*** AVAILABLE DATA
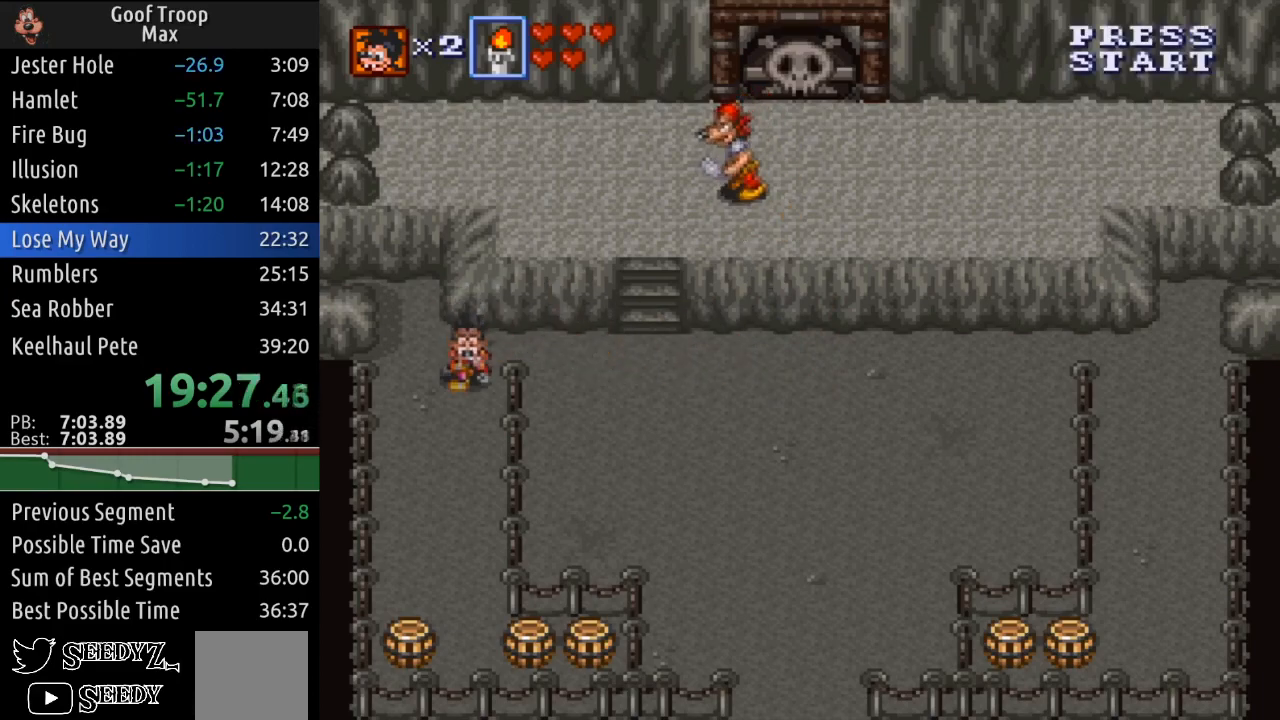
{"buttons": ["DPAD_DOWN"], "left_stick": "center", "right_stick": "center", "events": [[133, "DPAD_LEFT", "down"], [183, "DPAD_DOWN", "up"], [233, "DPAD_DOWN", "down"], [317, "DPAD_LEFT", "up"]]}
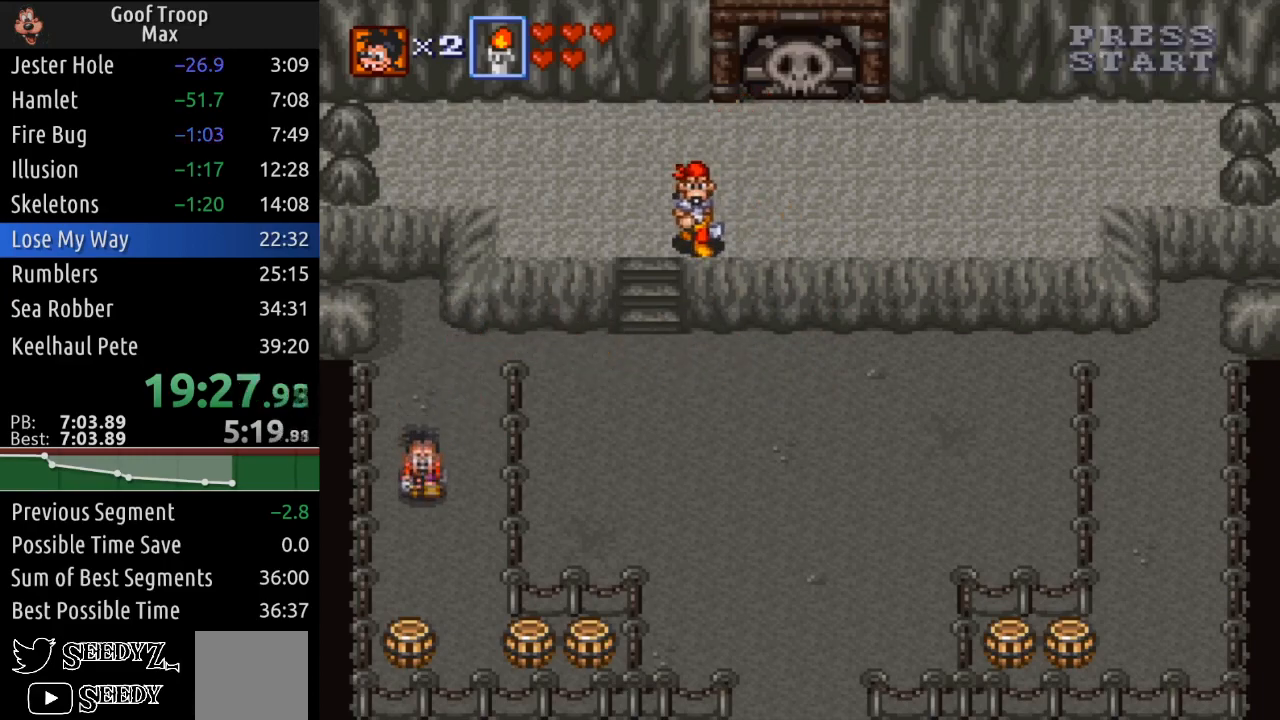
{"buttons": ["A", "DPAD_DOWN"], "left_stick": "center", "right_stick": "center", "events": [[184, "DPAD_LEFT", "down"], [367, "DPAD_LEFT", "up"], [501, "A", "down"]]}
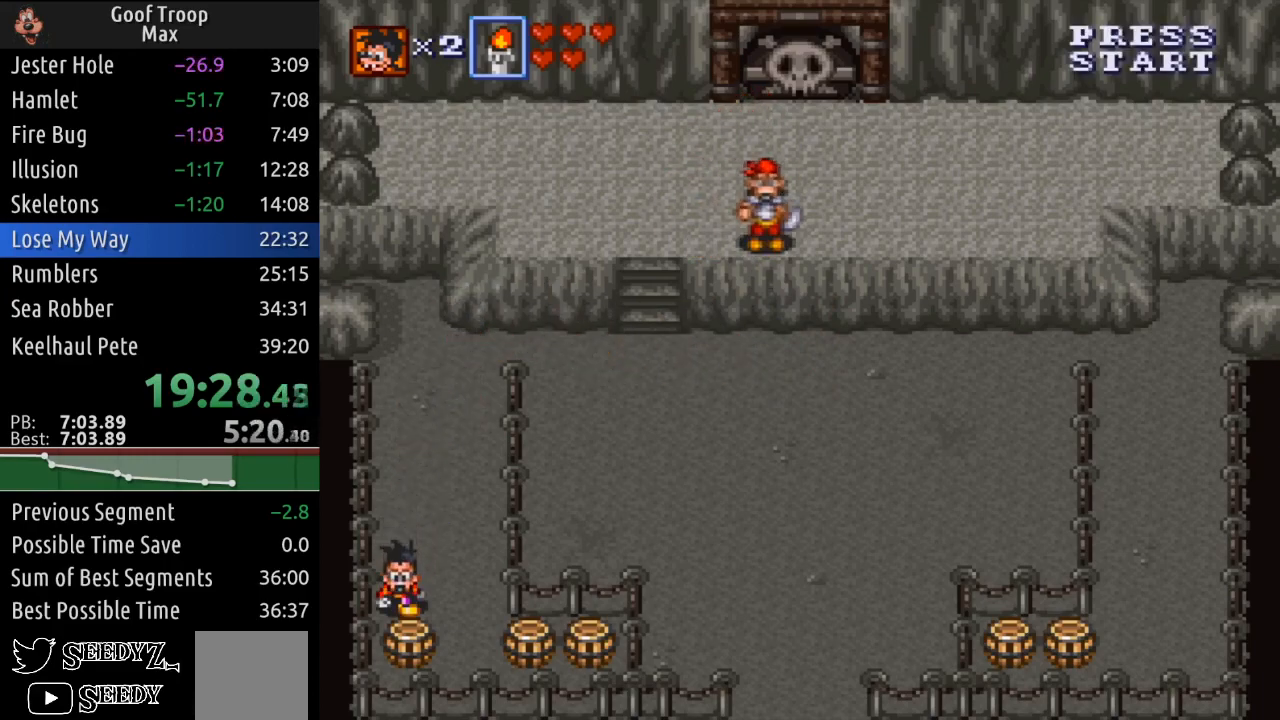
{"buttons": ["DPAD_UP", "DPAD_RIGHT"], "left_stick": "center", "right_stick": "center", "events": [[167, "A", "up"], [183, "DPAD_DOWN", "up"], [333, "DPAD_DOWN", "down"], [333, "DPAD_RIGHT", "down"], [450, "DPAD_DOWN", "up"], [450, "DPAD_UP", "down"]]}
******
(EXERCISE AIM): The whole of the data needs to be copied word for word, though not its pictures.

(EXPECTED ANSWER):
{"buttons": ["DPAD_DOWN"], "left_stick": "center", "right_stick": "center", "events": [[133, "DPAD_LEFT", "down"], [183, "DPAD_DOWN", "up"], [233, "DPAD_DOWN", "down"], [317, "DPAD_LEFT", "up"]]}
{"buttons": ["A", "DPAD_DOWN"], "left_stick": "center", "right_stick": "center", "events": [[184, "DPAD_LEFT", "down"], [367, "DPAD_LEFT", "up"], [501, "A", "down"]]}
{"buttons": ["DPAD_UP", "DPAD_RIGHT"], "left_stick": "center", "right_stick": "center", "events": [[167, "A", "up"], [183, "DPAD_DOWN", "up"], [333, "DPAD_DOWN", "down"], [333, "DPAD_RIGHT", "down"], [450, "DPAD_DOWN", "up"], [450, "DPAD_UP", "down"]]}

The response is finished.